Reminder:
see the previous essay about the Second Annual Oklahoma Evolution Road Trip.
Registration will open soon.
I
consider science and scientists to be perhaps the best source of truth in the
world. When I was a kid I believed politicians, and then along came Watergate.
I believed radio evangelists, and then along came Garner Ted Armstrong. I think
most of us realize that politicians, lawyers, corporations, and evangelists are
in the business of selling image, not truth. In selling their image, sometimes
they use truth, and sometimes not; they use it selectively, and sparingly.
Science
has built-in systems to prevent both error and fraud. One of these is anonymous
peer review. And it usually works. Whenever I would hear about scientific
fraud, or about scientists who rushed forth to print unreliable results even if
it was not fraud, I considered it to be a rare exception to the rule.
But
after awhile the number of “exceptions” reached a critical point for me. I
reached that point last night when I listened to the news.
The
general rule for fraud is to follow the money. The more money is involved, the
more desire there is to lie in order to get the money. That is why, for
example, fossil fuel corporations lie about the science of global warming more
than do solar energy companies. Fossil fuel companies want to sell us the
energy-dense materials that they alone control; in contrast, the sun shines on
everyone. Nobody can corner the solar, or wind, markets. Also, it is much more
likely to find scientific fraud in medical or biotechnology research than in
ecological research: more money is involved.
Perhaps
no field of scientific research has been more of a gold-minefield for fraud
than stem cells. In late 2004, Woo-suk Hwang published a paper in Science in
which he claimed to have produced embryonic stem cells with donor nuclei—that
is, you could get bio-identical stem cells. By late 2005 his fraud was exposed.

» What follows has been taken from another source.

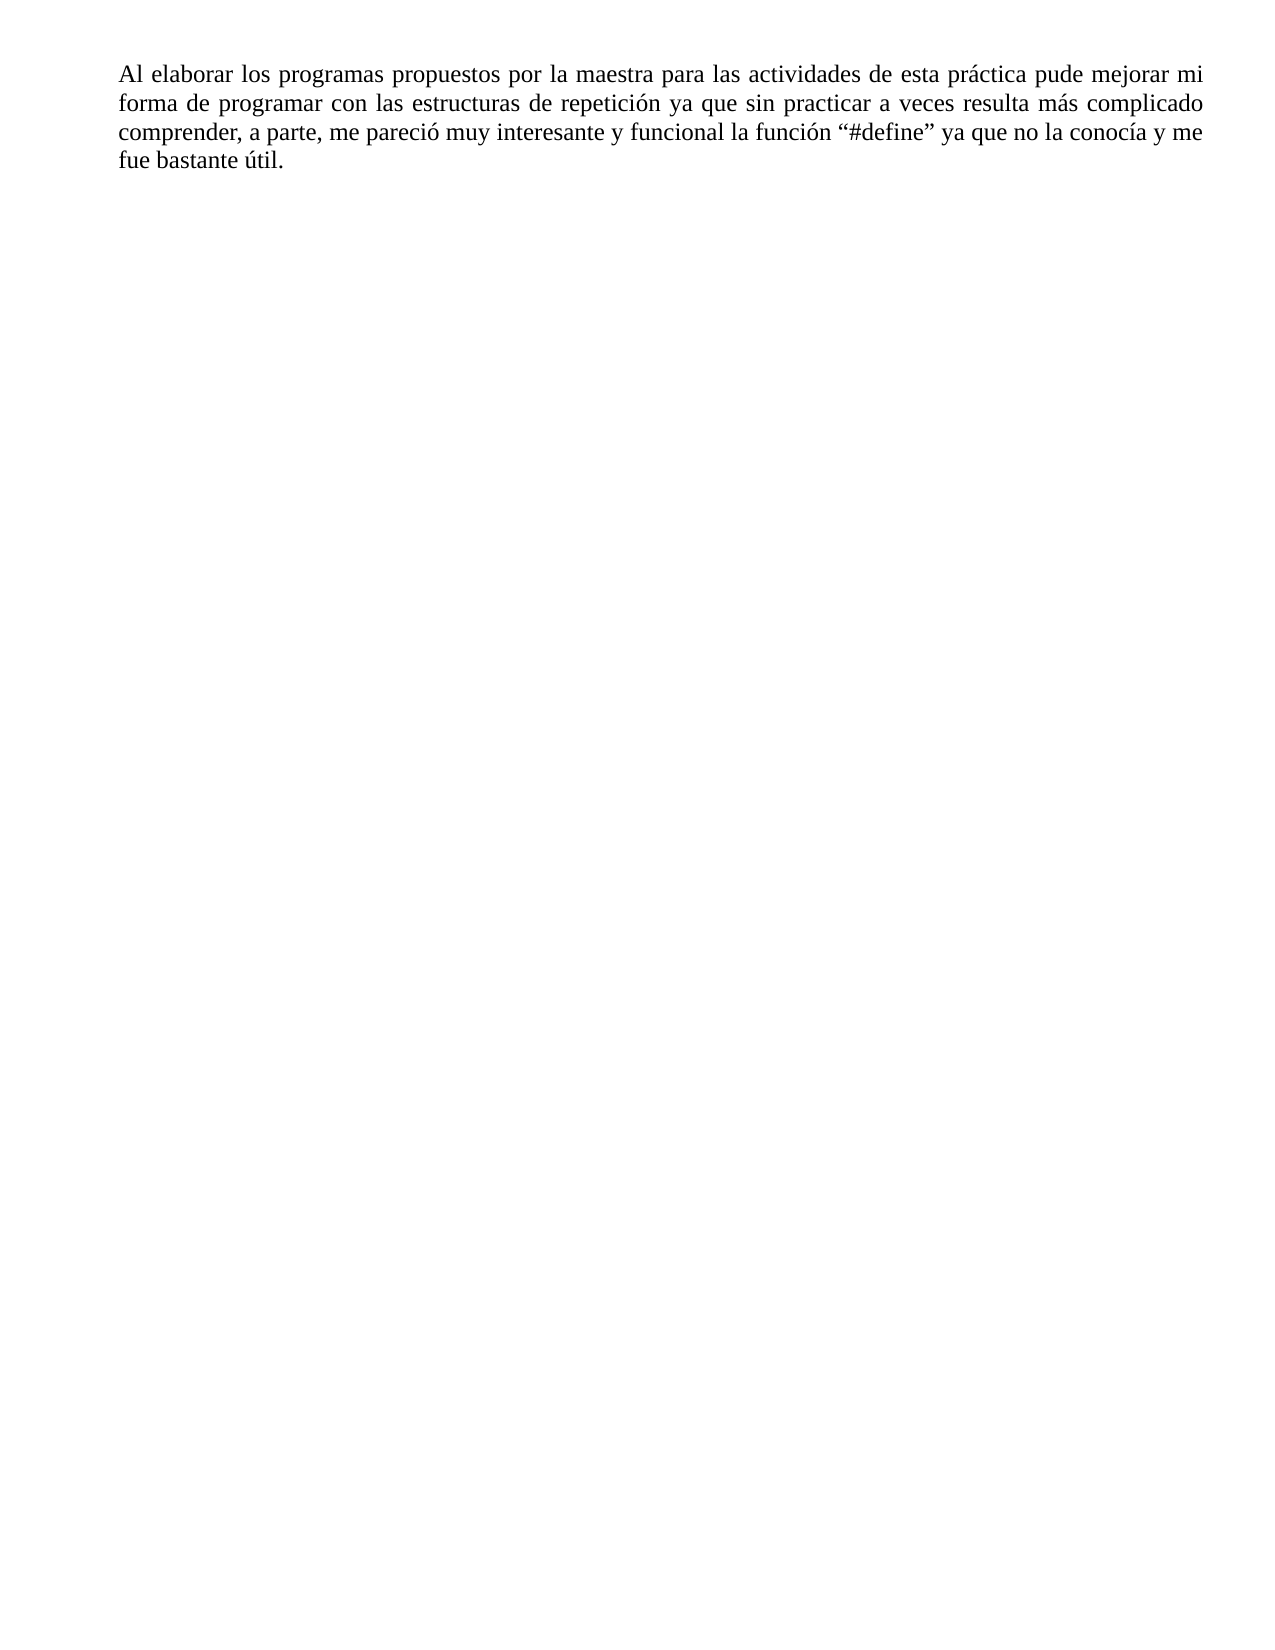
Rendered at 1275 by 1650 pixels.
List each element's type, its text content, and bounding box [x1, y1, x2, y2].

At the 2005 AAAS meeting, everyone was thrilled by his discovery. When I went
to the 2006 meeting, I saw the biotechnologists going around with sheepish
looks on their faces.
Last
year, a lab in Oregon managed to actually do what Hwang had only pretended to
do. So far I have not heard anything negative about these findings.
This
year, another group of scientists claimed to be able to produce pluripotent
(almost-stem) cells by treating animal cells with acid. Once again it looked
like a bright future for stem cell biotech. But just last night, the news
reported that these results had been retracted. Fraud? Error? It is too early
to say.
Creationists
claim that evolutionary science is fraud. But this cannot be true, since
evolutionary theory is based on thousands of individual research projects over
centuries. However, it is possible for any one of these projects to be
fraudulent, though extremely unlikely for them all to be. Scientific
conspiracies just don’t work. But the results reported by a single lab can be,
and often is, fraudulent.
If
you follow the news section of Science,
you find that scientific fraud is relatively common. Ten to a hundred times
less common than among lawyers, politicians, and preachers, but still common
enough that I have reached this conclusion: Scientists
are more honest than most other people, but it is only a matter of degree. I
am no longer a scientific idealist. I see it as a business in which truth pays
off more than in other businesses, but when the opportunity or temptation for
fraud comes along, scientists may embrace it. It is just that such temptation
is less common in science than for corporations or politicians.
I
can feel good about my line of work but there is no good reason for me to feel
righteous about it.
Continued funding in highly competitive fields leads labs to "enhance" their results, often reporting them in venues outside main stream science, i.e., news media, who always want to sensationalize everything. A lot of science frauds have that hallmark. And sometimes labs think they're almost there, and if they only had more funding, so the decide to boost things a bit. Frauds are still about the money.